The way I saw it (and see it) was/is that new technologies and programs possess a huge amount of possibility in allowing a space for alternative discourses and, what Robert Kaplan calls, contrastive rhetoric, in the traditional classroom. As Kaplan explains, contrastive rhetoric has had little to no impact on the traditional classroom (vii). One of the reasons for this, he goes on to say, is that composition instructors have assumed their audience (students) as monolingual and monocultural (viii). However, not only have instructors assumed a homogeneity amongst their students, they have, as shown in the attitude of the panelists described above, been comfortable with teaching and expecting their students to learn traditional academic discourses. But, as many of us know, the classroom is not as conventional and traditional as the discourse it commonly espouses. It is varied and diverse. And it is in need of alternative discourses and contrastive rhetorics. I think the new technologies and programs explored in the panel I listened to can work to approach some of the challenges that Pratt leaves her audience with. The panelists saw on-line popular mediums/spaces as needing corrected, as needing realigned with traditional and conservative notions of literacy and discourse; but, they missed an opportunity. The mediums/spaces can be used, I think, in the classroom, especially the composition classroom, as opportunities for students to get the chance and make arguments/statements in their own creative and historical discourses. Students, outside of the classroom cross, engage and explore the contact zone everyday through their interactions through/in these mediums/spaces. Students should not be asked to change the way they engage in those spaces, but instead, academics should be asked how those spaces could help to rethink understandings of discourse and literacy.

Works Cited
Pratt, M. L. (1991). "Arts of the Contact Zone." Profession 91: 33-40.

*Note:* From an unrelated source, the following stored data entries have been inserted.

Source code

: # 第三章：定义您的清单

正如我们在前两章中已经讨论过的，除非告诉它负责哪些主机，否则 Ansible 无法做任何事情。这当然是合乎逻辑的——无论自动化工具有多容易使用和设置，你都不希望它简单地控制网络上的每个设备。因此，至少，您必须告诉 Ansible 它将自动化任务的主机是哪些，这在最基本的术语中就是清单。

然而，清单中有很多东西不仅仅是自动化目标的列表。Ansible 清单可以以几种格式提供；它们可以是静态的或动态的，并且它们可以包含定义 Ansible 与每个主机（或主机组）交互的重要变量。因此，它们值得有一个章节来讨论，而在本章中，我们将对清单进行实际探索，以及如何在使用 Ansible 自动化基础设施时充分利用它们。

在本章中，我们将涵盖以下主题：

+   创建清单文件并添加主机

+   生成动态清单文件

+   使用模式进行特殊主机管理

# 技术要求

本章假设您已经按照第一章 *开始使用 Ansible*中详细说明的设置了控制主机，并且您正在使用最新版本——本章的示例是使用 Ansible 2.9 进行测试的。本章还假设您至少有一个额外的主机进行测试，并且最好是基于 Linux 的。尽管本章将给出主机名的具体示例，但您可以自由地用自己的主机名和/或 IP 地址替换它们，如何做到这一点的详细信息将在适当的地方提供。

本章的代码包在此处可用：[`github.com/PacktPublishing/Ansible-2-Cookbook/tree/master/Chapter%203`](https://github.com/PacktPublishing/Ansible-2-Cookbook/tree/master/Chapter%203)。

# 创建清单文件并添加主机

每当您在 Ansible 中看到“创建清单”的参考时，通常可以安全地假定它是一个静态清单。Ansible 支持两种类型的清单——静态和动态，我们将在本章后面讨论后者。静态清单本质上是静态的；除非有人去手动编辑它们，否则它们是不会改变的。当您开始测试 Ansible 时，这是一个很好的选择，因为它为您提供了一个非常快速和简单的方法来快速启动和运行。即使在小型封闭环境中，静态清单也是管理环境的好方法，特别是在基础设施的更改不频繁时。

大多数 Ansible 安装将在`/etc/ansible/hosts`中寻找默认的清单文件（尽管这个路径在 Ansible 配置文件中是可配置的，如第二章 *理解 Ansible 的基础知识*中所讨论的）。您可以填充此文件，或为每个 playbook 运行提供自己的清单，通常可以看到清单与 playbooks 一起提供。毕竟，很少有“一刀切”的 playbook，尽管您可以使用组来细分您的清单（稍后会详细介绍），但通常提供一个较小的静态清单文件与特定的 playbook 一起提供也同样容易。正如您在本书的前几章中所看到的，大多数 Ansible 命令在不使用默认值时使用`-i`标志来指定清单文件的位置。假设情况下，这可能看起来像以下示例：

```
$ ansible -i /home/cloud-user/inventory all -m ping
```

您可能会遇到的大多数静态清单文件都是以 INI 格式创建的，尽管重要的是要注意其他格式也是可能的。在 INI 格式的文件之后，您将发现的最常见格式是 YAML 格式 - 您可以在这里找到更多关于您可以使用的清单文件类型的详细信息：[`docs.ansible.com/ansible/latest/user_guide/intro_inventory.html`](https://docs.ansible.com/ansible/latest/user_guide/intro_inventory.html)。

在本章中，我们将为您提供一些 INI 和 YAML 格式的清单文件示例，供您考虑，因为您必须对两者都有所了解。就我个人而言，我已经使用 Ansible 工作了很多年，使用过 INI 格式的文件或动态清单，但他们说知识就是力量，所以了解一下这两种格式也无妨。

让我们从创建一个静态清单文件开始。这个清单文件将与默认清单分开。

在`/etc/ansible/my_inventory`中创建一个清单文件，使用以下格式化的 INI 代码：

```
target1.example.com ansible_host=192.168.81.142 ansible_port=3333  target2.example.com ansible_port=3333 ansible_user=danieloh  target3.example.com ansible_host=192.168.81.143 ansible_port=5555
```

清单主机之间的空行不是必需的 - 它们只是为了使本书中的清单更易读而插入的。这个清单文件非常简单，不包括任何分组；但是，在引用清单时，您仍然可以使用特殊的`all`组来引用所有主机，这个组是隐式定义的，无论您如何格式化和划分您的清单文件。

Kaplan, R. B. Forward: What in the World is Contrastive Rhetoric?: vii-xx.

Peeples, Tim. Professional Writing and Rhetoric: Reading from the Field. New York: Longman, 2003. Print.

Tuesday, January 12, 2010

Stepping off the Bus

The title of this blog comes from my first exposure to the concept of the "contact zone": an article by Min-Zhan Lu entitled, "Representing and Negotiating Differences in the Contact Zone." The article, though overwhelming to my freshman sentimentalities, was jarring to me. It rattled my understanding of cross-cultural interaction and really challenged me (at least that of which I could at the time understand) to think about how I viewed people that were not like me. Though I had never been uneasy around other cultures (and I understand this is probably the same position that most white middle class people like to assume about themselves) I had never really gone out of my way to actually and purposefully engage with other cultures. I can remember feeling so disappointed in myself and in my history of practicing, as Lu says, cultural tourism, or calling it cultural interaction when it is really cultural observation, and from a safe distance. The article, using a tourist bus metaphor (and a very handy narrative) suggests that we stop looking at other cultures through safe partitions and step off of the bus and start to really engage with the culture.

Out of all the things I have read as an undergraduate and graduate student, Lu's article has continued to stay close to my intellectual surface, feeling oddly fresh in my mind and constantly convicting. Though as a freshman I did not understand everything Lu was arguing, the power of her metaphorical narrative resonated with me and still does to this day. It is a simple request of humanity and yet it so challenging, though ultimately rewarding: to step off of the bus.